══ Supplied data

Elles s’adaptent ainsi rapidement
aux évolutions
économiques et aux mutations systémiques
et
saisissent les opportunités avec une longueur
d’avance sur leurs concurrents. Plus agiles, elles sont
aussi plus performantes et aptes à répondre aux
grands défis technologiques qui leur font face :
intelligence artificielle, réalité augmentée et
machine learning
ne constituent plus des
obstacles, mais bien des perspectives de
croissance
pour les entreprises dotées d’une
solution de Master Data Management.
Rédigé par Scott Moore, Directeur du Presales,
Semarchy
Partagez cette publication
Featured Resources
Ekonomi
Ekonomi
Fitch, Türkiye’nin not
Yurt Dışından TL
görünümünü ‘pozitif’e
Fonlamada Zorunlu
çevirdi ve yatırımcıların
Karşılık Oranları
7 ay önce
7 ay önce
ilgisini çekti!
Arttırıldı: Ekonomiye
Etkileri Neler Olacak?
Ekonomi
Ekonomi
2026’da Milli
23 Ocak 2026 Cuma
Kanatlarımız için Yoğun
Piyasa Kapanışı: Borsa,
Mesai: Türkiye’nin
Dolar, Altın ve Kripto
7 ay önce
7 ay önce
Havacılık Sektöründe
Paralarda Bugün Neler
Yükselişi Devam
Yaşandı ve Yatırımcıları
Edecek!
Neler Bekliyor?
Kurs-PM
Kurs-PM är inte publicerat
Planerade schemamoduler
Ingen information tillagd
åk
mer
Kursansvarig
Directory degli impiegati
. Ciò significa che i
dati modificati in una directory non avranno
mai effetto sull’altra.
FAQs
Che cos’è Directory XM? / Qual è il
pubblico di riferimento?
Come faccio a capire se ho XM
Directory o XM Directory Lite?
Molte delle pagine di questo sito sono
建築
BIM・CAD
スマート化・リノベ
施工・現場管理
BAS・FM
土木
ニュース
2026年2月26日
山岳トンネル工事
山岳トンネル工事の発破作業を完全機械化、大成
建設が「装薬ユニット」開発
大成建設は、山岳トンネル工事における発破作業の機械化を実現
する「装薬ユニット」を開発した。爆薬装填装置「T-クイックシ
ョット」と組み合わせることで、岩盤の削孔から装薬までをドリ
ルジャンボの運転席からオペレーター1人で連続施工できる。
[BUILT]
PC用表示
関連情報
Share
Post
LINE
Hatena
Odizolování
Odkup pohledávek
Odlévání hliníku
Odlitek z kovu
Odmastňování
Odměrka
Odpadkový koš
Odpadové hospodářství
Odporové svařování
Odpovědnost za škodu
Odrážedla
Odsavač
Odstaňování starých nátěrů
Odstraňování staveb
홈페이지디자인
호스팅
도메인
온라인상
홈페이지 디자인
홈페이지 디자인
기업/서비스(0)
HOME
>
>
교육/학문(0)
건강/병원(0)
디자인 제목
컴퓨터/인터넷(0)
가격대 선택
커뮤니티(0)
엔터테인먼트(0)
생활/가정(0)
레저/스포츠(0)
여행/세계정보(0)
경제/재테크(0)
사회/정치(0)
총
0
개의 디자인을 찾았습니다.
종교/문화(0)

════

> _Required action_: Please rewrite the items from the start through the line containing "Directory degli impiegati", inclusive, swapping "machine learning" for "deep learning" and changing nothing else.

> _Exercise answer_:
Elles s’adaptent ainsi rapidement
aux évolutions
économiques et aux mutations systémiques
et
saisissent les opportunités avec une longueur
d’avance sur leurs concurrents. Plus agiles, elles sont
aussi plus performantes et aptes à répondre aux
grands défis technologiques qui leur font face :
intelligence artificielle, réalité augmentée et
deep learning
ne constituent plus des
obstacles, mais bien des perspectives de
croissance
pour les entreprises dotées d’une
solution de Master Data Management.
Rédigé par Scott Moore, Directeur du Presales,
Semarchy
Partagez cette publication
Featured Resources
Ekonomi
Ekonomi
Fitch, Türkiye’nin not
Yurt Dışından TL
görünümünü ‘pozitif’e
Fonlamada Zorunlu
çevirdi ve yatırımcıların
Karşılık Oranları
7 ay önce
7 ay önce
ilgisini çekti!
Arttırıldı: Ekonomiye
Etkileri Neler Olacak?
Ekonomi
Ekonomi
2026’da Milli
23 Ocak 2026 Cuma
Kanatlarımız için Yoğun
Piyasa Kapanışı: Borsa,
Mesai: Türkiye’nin
Dolar, Altın ve Kripto
7 ay önce
7 ay önce
Havacılık Sektöründe
Paralarda Bugün Neler
Yükselişi Devam
Yaşandı ve Yatırımcıları
Edecek!
Neler Bekliyor?
Kurs-PM
Kurs-PM är inte publicerat
Planerade schemamoduler
Ingen information tillagd
åk
mer
Kursansvarig
Directory degli impiegati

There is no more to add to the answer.